しかし、会社の業績を作っていく事が、環境変化の最前線にいる社員の責任を持った自律的行動結果に大きく影響されるのだとすれば、制度として「自己実現欲求」を満足できるための仕掛けが必要である事は間違いありません。
そのためには、すべき事は
①社員一人一人のキャリア欲求をしっかり把握するための仕組みを作る事。
これは今までの人事面談やキャリア面談のように、成長をサポートするための管理者側との相互コミュニケーション機会であったものとは違って、社員個人の意思を一方的かつ自由に意思表示してもらうべきものです。
②今の職場に年功序列や職歴による職種運用のルールがあれば、完全排除できなくても例外的運用を大きく広げる事。
つまり仕事上の「自己実現欲求」に関しては、満足やチャレンジする可能性が常態的にある事を広く全社員に伝えてあげる事が必要です。
また目に見えるように象徴的な実際の人事運用を行って多くの事例を作っておくことです。人事担当や経営者側からすればリスクは否定できない面もありますが、マイナスリスクよりも多くの社員の業務モチベーションという、目に見えなくとも大きなプラス要因が、今後の経営に寄与できるはずです。
さて、最後になぜ社員満足を大切にすべきなのか?について下段で整理します。
社員満足を大切にする理由
「〇〇満足」という言葉をビジネス界で考えると、まず先に「顧客満足」という言葉が出てくる方が多いと思います。

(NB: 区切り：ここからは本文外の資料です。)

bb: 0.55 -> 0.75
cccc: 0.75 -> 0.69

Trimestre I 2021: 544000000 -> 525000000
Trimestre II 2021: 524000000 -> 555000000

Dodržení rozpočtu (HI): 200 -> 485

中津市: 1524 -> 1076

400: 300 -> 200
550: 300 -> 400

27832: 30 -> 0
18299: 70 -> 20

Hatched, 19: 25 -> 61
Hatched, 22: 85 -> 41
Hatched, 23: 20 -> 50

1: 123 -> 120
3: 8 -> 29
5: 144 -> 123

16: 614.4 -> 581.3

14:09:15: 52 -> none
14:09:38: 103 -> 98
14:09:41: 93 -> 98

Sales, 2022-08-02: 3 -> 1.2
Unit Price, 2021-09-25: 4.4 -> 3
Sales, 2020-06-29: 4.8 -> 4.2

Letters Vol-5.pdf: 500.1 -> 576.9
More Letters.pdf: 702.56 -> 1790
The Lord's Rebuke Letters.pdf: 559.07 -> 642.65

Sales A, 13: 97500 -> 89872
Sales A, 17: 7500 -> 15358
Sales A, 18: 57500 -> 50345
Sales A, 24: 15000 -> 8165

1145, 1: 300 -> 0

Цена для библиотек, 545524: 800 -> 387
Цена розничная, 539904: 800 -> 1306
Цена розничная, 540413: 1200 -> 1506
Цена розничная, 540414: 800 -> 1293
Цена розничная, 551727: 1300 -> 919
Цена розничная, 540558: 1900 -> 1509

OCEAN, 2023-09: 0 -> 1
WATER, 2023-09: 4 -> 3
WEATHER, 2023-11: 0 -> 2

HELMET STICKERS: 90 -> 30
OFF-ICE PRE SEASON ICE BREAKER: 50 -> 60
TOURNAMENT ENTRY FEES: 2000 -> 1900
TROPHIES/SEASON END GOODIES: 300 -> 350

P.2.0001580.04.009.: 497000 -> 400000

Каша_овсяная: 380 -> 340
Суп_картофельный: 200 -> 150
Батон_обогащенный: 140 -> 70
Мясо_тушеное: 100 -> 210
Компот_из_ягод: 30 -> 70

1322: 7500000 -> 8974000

日本では「社員満足」よりも「顧客満足」が優先されてきました。これは「良い物を作れば必ず売れる」「そのためには従業員に多少の犠牲を負わせる事もいとわない」という戦後から高度成長経済にかけて言われていたことが、近年まで引き継がれてきているからです。
ところが近年になって人材難が言われる環境になると、「顧客満足を得るためには、社員満足が高い環境を作る事が重要」と言われるようになりました。また社員満足を高める事のもう一つの大きなメリットとして、人材獲得競争に優位に影響を持つ事になります。
この社員満足を得るための環境つくりで有名な企業に、スターバックスがあります。スターバックスでは、社員同士の称賛を行う”グリーンエプロンブックカード”と言う仕組みや、3か月ごとに日常行動による給与変更が可能なシステム導入など、様々な仕組みが作られており社員満足の高さが顧客満足の高さにつながる好例として多く紹介されています。
以上のように、現在の環境下に置いて「社員満足」を高める環境つくりは、結果的に業績向上を求める企業や組織には必須な行動であると言えるのです。